* **EXERCISE INSTRUCTIONS**
Go through the entries, filter for the word "Adhes", and copy every line that has it.
THE RECORDS: Begin
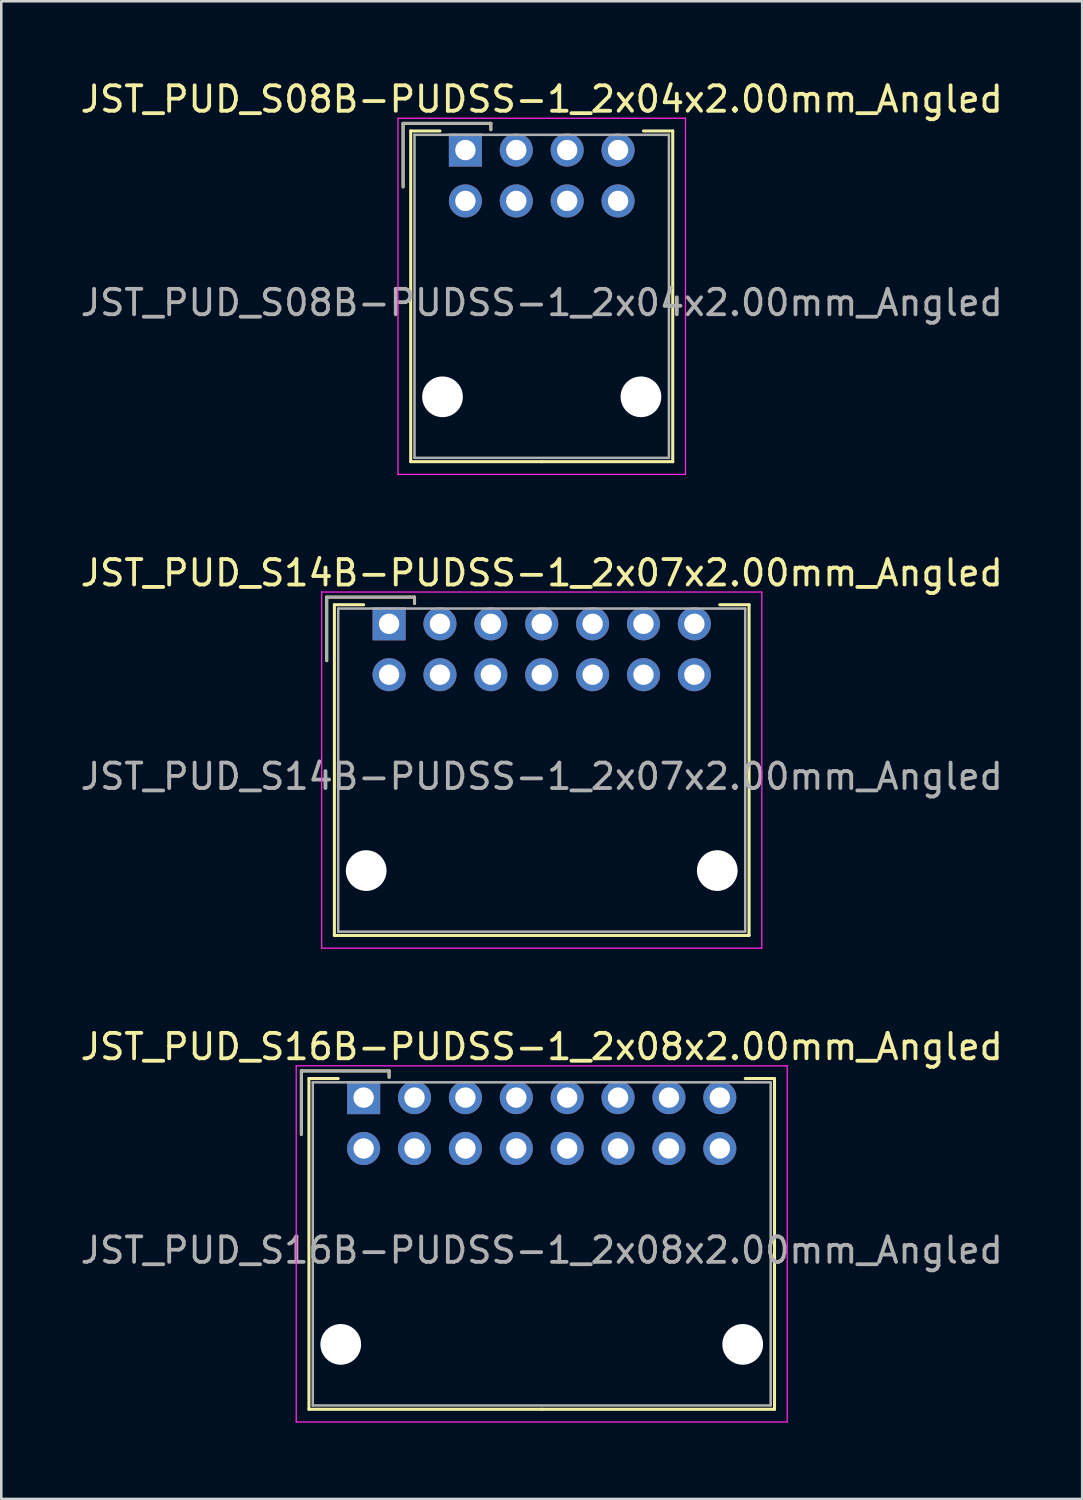
<source format=kicad_pcb>
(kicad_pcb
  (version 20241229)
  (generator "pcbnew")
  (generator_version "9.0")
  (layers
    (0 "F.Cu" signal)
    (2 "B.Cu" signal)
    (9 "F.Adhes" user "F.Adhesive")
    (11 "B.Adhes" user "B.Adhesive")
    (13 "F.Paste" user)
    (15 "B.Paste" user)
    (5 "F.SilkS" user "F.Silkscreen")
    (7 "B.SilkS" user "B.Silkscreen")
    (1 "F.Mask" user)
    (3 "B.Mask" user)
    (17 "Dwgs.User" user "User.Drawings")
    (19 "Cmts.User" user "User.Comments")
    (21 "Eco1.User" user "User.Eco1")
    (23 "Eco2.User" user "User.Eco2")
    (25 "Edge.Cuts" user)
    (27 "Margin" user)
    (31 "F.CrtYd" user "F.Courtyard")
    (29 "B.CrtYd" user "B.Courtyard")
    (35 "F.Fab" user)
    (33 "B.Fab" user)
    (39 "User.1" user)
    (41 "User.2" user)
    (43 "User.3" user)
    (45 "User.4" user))
  (footprint "JST_PUD_S16B-PUDSS-1_2x08x2.00mm_Angled"
    (layer "F.Cu")
    (at 11.244 40.095)
    (property "Reference" "JST_PUD_S16B-PUDSS-1_2x08x2.00mm_Angled" (at 7 -2 0) (layer "F.SilkS") (effects (font (size 1 1) (thickness 0.15))))
    (attr through_hole)
    (fp_line (start -2.45 -1.05) (end -2.45 1.45) (stroke (width 0.12) (type solid)) (layer "F.SilkS"))
    (fp_line (start -2.15 -0.75) (end -2.15 12.25) (stroke (width 0.12) (type solid)) (layer "F.SilkS"))
    (fp_line (start -2.15 12.25) (end 7 12.25) (stroke (width 0.12) (type solid)) (layer "F.SilkS"))
    (fp_line (start -1 -0.75) (end -2.15 -0.75) (stroke (width 0.12) (type solid)) (layer "F.SilkS"))
    (fp_line (start 1 -1.05) (end -2.45 -1.05) (stroke (width 0.12) (type solid)) (layer "F.SilkS"))
    (fp_line (start 1 -0.8) (end 1 -1.05) (stroke (width 0.12) (type solid)) (layer "F.SilkS"))
    (fp_line (start 15 -0.75) (end 16.15 -0.75) (stroke (width 0.12) (type solid)) (layer "F.SilkS"))
    (fp_line (start 16.15 -0.75) (end 16.15 12.25) (stroke (width 0.12) (type solid)) (layer "F.SilkS"))
    (fp_line (start 16.15 12.25) (end 7 12.25) (stroke (width 0.12) (type solid)) (layer "F.SilkS"))
    (fp_line (start -2.65 -1.25) (end -2.65 12.75) (stroke (width 0.05) (type solid)) (layer "F.CrtYd"))
    (fp_line (start -2.65 12.75) (end 16.65 12.75) (stroke (width 0.05) (type solid)) (layer "F.CrtYd"))
    (fp_line (start 16.65 -1.25) (end -2.65 -1.25) (stroke (width 0.05) (type solid)) (layer "F.CrtYd"))
    (fp_line (start 16.65 12.75) (end 16.65 -1.25) (stroke (width 0.05) (type solid)) (layer "F.CrtYd"))
    (fp_line (start -2.45 -1.05) (end -2.45 1.45) (stroke (width 0.1) (type solid)) (layer "F.Fab"))
    (fp_line (start -2 -0.6) (end -2 12.1) (stroke (width 0.1) (type solid)) (layer "F.Fab"))
    (fp_line (start -2 12.1) (end 16 12.1) (stroke (width 0.1) (type solid)) (layer "F.Fab"))
    (fp_line (start 1 -1.05) (end -2.45 -1.05) (stroke (width 0.1) (type solid)) (layer "F.Fab"))
    (fp_line (start 1 -0.8) (end 1 -1.05) (stroke (width 0.1) (type solid)) (layer "F.Fab"))
    (fp_line (start 16 -0.6) (end -2 -0.6) (stroke (width 0.1) (type solid)) (layer "F.Fab"))
    (fp_line (start 16 12.1) (end 16 -0.6) (stroke (width 0.1) (type solid)) (layer "F.Fab"))
    (fp_text user "${REFERENCE}" (at 7 6 0) (layer "F.Fab") (effects (font (size 1 1) (thickness 0.15))))
    (pad "" np_thru_hole circle (at -0.9 9.7) (size 1.6 1.6) (drill 1.6) (layers "*.Cu"))
    (pad "" np_thru_hole circle (at 14.9 9.7) (size 1.6 1.6) (drill 1.6) (layers "*.Cu"))
    (pad "1" thru_hole rect (at 0 0) (size 1.3 1.3) (drill 0.8) (layers "*.Cu" "*.Mask"))
    (pad "2" thru_hole circle (at 0 2) (size 1.3 1.3) (drill 0.8) (layers "*.Cu" "*.Mask"))
    (pad "3" thru_hole circle (at 2 0) (size 1.3 1.3) (drill 0.8) (layers "*.Cu" "*.Mask"))
    (pad "4" thru_hole circle (at 2 2) (size 1.3 1.3) (drill 0.8) (layers "*.Cu" "*.Mask"))
    (pad "5" thru_hole circle (at 4 0) (size 1.3 1.3) (drill 0.8) (layers "*.Cu" "*.Mask"))
    (pad "6" thru_hole circle (at 4 2) (size 1.3 1.3) (drill 0.8) (layers "*.Cu" "*.Mask"))
    (pad "7" thru_hole circle (at 6 0) (size 1.3 1.3) (drill 0.8) (layers "*.Cu" "*.Mask"))
    (pad "8" thru_hole circle (at 6 2) (size 1.3 1.3) (drill 0.8) (layers "*.Cu" "*.Mask"))
    (pad "9" thru_hole circle (at 8 0) (size 1.3 1.3) (drill 0.8) (layers "*.Cu" "*.Mask"))
    (pad "10" thru_hole circle (at 8 2) (size 1.3 1.3) (drill 0.8) (layers "*.Cu" "*.Mask"))
    (pad "11" thru_hole circle (at 10 0) (size 1.3 1.3) (drill 0.8) (layers "*.Cu" "*.Mask"))
    (pad "12" thru_hole circle (at 10 2) (size 1.3 1.3) (drill 0.8) (layers "*.Cu" "*.Mask"))
    (pad "13" thru_hole circle (at 12 0) (size 1.3 1.3) (drill 0.8) (layers "*.Cu" "*.Mask"))
    (pad "14" thru_hole circle (at 12 2) (size 1.3 1.3) (drill 0.8) (layers "*.Cu" "*.Mask"))
    (pad "15" thru_hole circle (at 14 0) (size 1.3 1.3) (drill 0.8) (layers "*.Cu" "*.Mask"))
    (pad "16" thru_hole circle (at 14 2) (size 1.3 1.3) (drill 0.8) (layers "*.Cu" "*.Mask")))
  (footprint "JST_PUD_S08B-PUDSS-1_2x04x2.00mm_Angled"
    (layer "F.Cu")
    (at 15.244 2.848)
    (property "Reference" "JST_PUD_S08B-PUDSS-1_2x04x2.00mm_Angled" (at 3 -2 0) (layer "F.SilkS") (effects (font (size 1 1) (thickness 0.15))))
    (attr through_hole)
    (fp_line (start -2.45 -1.05) (end -2.45 1.45) (stroke (width 0.12) (type solid)) (layer "F.SilkS"))
    (fp_line (start -2.15 -0.75) (end -2.15 12.25) (stroke (width 0.12) (type solid)) (layer "F.SilkS"))
    (fp_line (start -2.15 12.25) (end 3 12.25) (stroke (width 0.12) (type solid)) (layer "F.SilkS"))
    (fp_line (start -1 -0.75) (end -2.15 -0.75) (stroke (width 0.12) (type solid)) (layer "F.SilkS"))
    (fp_line (start 1 -1.05) (end -2.45 -1.05) (stroke (width 0.12) (type solid)) (layer "F.SilkS"))
    (fp_line (start 1 -0.8) (end 1 -1.05) (stroke (width 0.12) (type solid)) (layer "F.SilkS"))
    (fp_line (start 7 -0.75) (end 8.15 -0.75) (stroke (width 0.12) (type solid)) (layer "F.SilkS"))
    (fp_line (start 8.15 -0.75) (end 8.15 12.25) (stroke (width 0.12) (type solid)) (layer "F.SilkS"))
    (fp_line (start 8.15 12.25) (end 3 12.25) (stroke (width 0.12) (type solid)) (layer "F.SilkS"))
    (fp_line (start -2.65 -1.25) (end -2.65 12.75) (stroke (width 0.05) (type solid)) (layer "F.CrtYd"))
    (fp_line (start -2.65 12.75) (end 8.65 12.75) (stroke (width 0.05) (type solid)) (layer "F.CrtYd"))
    (fp_line (start 8.65 -1.25) (end -2.65 -1.25) (stroke (width 0.05) (type solid)) (layer "F.CrtYd"))
    (fp_line (start 8.65 12.75) (end 8.65 -1.25) (stroke (width 0.05) (type solid)) (layer "F.CrtYd"))
    (fp_line (start -2.45 -1.05) (end -2.45 1.45) (stroke (width 0.1) (type solid)) (layer "F.Fab"))
    (fp_line (start -2 -0.6) (end -2 12.1) (stroke (width 0.1) (type solid)) (layer "F.Fab"))
    (fp_line (start -2 12.1) (end 8 12.1) (stroke (width 0.1) (type solid)) (layer "F.Fab"))
    (fp_line (start 1 -1.05) (end -2.45 -1.05) (stroke (width 0.1) (type solid)) (layer "F.Fab"))
    (fp_line (start 1 -0.8) (end 1 -1.05) (stroke (width 0.1) (type solid)) (layer "F.Fab"))
    (fp_line (start 8 -0.6) (end -2 -0.6) (stroke (width 0.1) (type solid)) (layer "F.Fab"))
    (fp_line (start 8 12.1) (end 8 -0.6) (stroke (width 0.1) (type solid)) (layer "F.Fab"))
    (fp_text user "${REFERENCE}" (at 3 6 0) (layer "F.Fab") (effects (font (size 1 1) (thickness 0.15))))
    (pad "" np_thru_hole circle (at -0.9 9.7) (size 1.6 1.6) (drill 1.6) (layers "*.Cu"))
    (pad "" np_thru_hole circle (at 6.9 9.7) (size 1.6 1.6) (drill 1.6) (layers "*.Cu"))
    (pad "1" thru_hole rect (at 0 0) (size 1.3 1.3) (drill 0.8) (layers "*.Cu" "*.Mask"))
    (pad "2" thru_hole circle (at 0 2) (size 1.3 1.3) (drill 0.8) (layers "*.Cu" "*.Mask"))
    (pad "3" thru_hole circle (at 2 0) (size 1.3 1.3) (drill 0.8) (layers "*.Cu" "*.Mask"))
    (pad "4" thru_hole circle (at 2 2) (size 1.3 1.3) (drill 0.8) (layers "*.Cu" "*.Mask"))
    (pad "5" thru_hole circle (at 4 0) (size 1.3 1.3) (drill 0.8) (layers "*.Cu" "*.Mask"))
    (pad "6" thru_hole circle (at 4 2) (size 1.3 1.3) (drill 0.8) (layers "*.Cu" "*.Mask"))
    (pad "7" thru_hole circle (at 6 0) (size 1.3 1.3) (drill 0.8) (layers "*.Cu" "*.Mask"))
    (pad "8" thru_hole circle (at 6 2) (size 1.3 1.3) (drill 0.8) (layers "*.Cu" "*.Mask")))
  (footprint "JST_PUD_S14B-PUDSS-1_2x07x2.00mm_Angled"
    (layer "F.Cu")
    (at 12.244 21.471)
    (property "Reference" "JST_PUD_S14B-PUDSS-1_2x07x2.00mm_Angled" (at 6 -2 0) (layer "F.SilkS") (effects (font (size 1 1) (thickness 0.15))))
    (attr through_hole)
    (fp_line (start -2.45 -1.05) (end -2.45 1.45) (stroke (width 0.12) (type solid)) (layer "F.SilkS"))
    (fp_line (start -2.15 -0.75) (end -2.15 12.25) (stroke (width 0.12) (type solid)) (layer "F.SilkS"))
    (fp_line (start -2.15 12.25) (end 6 12.25) (stroke (width 0.12) (type solid)) (layer "F.SilkS"))
    (fp_line (start -1 -0.75) (end -2.15 -0.75) (stroke (width 0.12) (type solid)) (layer "F.SilkS"))
    (fp_line (start 1 -1.05) (end -2.45 -1.05) (stroke (width 0.12) (type solid)) (layer "F.SilkS"))
    (fp_line (start 1 -0.8) (end 1 -1.05) (stroke (width 0.12) (type solid)) (layer "F.SilkS"))
    (fp_line (start 13 -0.75) (end 14.15 -0.75) (stroke (width 0.12) (type solid)) (layer "F.SilkS"))
    (fp_line (start 14.15 -0.75) (end 14.15 12.25) (stroke (width 0.12) (type solid)) (layer "F.SilkS"))
    (fp_line (start 14.15 12.25) (end 6 12.25) (stroke (width 0.12) (type solid)) (layer "F.SilkS"))
    (fp_line (start -2.65 -1.25) (end -2.65 12.75) (stroke (width 0.05) (type solid)) (layer "F.CrtYd"))
    (fp_line (start -2.65 12.75) (end 14.65 12.75) (stroke (width 0.05) (type solid)) (layer "F.CrtYd"))
    (fp_line (start 14.65 -1.25) (end -2.65 -1.25) (stroke (width 0.05) (type solid)) (layer "F.CrtYd"))
    (fp_line (start 14.65 12.75) (end 14.65 -1.25) (stroke (width 0.05) (type solid)) (layer "F.CrtYd"))
    (fp_line (start -2.45 -1.05) (end -2.45 1.45) (stroke (width 0.1) (type solid)) (layer "F.Fab"))
    (fp_line (start -2 -0.6) (end -2 12.1) (stroke (width 0.1) (type solid)) (layer "F.Fab"))
    (fp_line (start -2 12.1) (end 14 12.1) (stroke (width 0.1) (type solid)) (layer "F.Fab"))
    (fp_line (start 1 -1.05) (end -2.45 -1.05) (stroke (width 0.1) (type solid)) (layer "F.Fab"))
    (fp_line (start 1 -0.8) (end 1 -1.05) (stroke (width 0.1) (type solid)) (layer "F.Fab"))
    (fp_line (start 14 -0.6) (end -2 -0.6) (stroke (width 0.1) (type solid)) (layer "F.Fab"))
    (fp_line (start 14 12.1) (end 14 -0.6) (stroke (width 0.1) (type solid)) (layer "F.Fab"))
    (fp_text user "${REFERENCE}" (at 6 6 0) (layer "F.Fab") (effects (font (size 1 1) (thickness 0.15))))
    (pad "" np_thru_hole circle (at -0.9 9.7) (size 1.6 1.6) (drill 1.6) (layers "*.Cu"))
    (pad "" np_thru_hole circle (at 12.9 9.7) (size 1.6 1.6) (drill 1.6) (layers "*.Cu"))
    (pad "1" thru_hole rect (at 0 0) (size 1.3 1.3) (drill 0.8) (layers "*.Cu" "*.Mask"))
    (pad "2" thru_hole circle (at 0 2) (size 1.3 1.3) (drill 0.8) (layers "*.Cu" "*.Mask"))
    (pad "3" thru_hole circle (at 2 0) (size 1.3 1.3) (drill 0.8) (layers "*.Cu" "*.Mask"))
    (pad "4" thru_hole circle (at 2 2) (size 1.3 1.3) (drill 0.8) (layers "*.Cu" "*.Mask"))
    (pad "5" thru_hole circle (at 4 0) (size 1.3 1.3) (drill 0.8) (layers "*.Cu" "*.Mask"))
    (pad "6" thru_hole circle (at 4 2) (size 1.3 1.3) (drill 0.8) (layers "*.Cu" "*.Mask"))
    (pad "7" thru_hole circle (at 6 0) (size 1.3 1.3) (drill 0.8) (layers "*.Cu" "*.Mask"))
    (pad "8" thru_hole circle (at 6 2) (size 1.3 1.3) (drill 0.8) (layers "*.Cu" "*.Mask"))
    (pad "9" thru_hole circle (at 8 0) (size 1.3 1.3) (drill 0.8) (layers "*.Cu" "*.Mask"))
    (pad "10" thru_hole circle (at 8 2) (size 1.3 1.3) (drill 0.8) (layers "*.Cu" "*.Mask"))
    (pad "11" thru_hole circle (at 10 0) (size 1.3 1.3) (drill 0.8) (layers "*.Cu" "*.Mask"))
    (pad "12" thru_hole circle (at 10 2) (size 1.3 1.3) (drill 0.8) (layers "*.Cu" "*.Mask"))
    (pad "13" thru_hole circle (at 12 0) (size 1.3 1.3) (drill 0.8) (layers "*.Cu" "*.Mask"))
    (pad "14" thru_hole circle (at 12 2) (size 1.3 1.3) (drill 0.8) (layers "*.Cu" "*.Mask")))
  (gr_rect
    (start -3 -3)
    (end 39.488 55.87)
    (stroke (width 0.1) (type default))
    (fill no)
    (layer "Edge.Cuts")))
</source>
THE RECORDS: End
* **EXERCISE ANSWER**
    (9 "F.Adhes" user "F.Adhesive")
    (11 "B.Adhes" user "B.Adhesive")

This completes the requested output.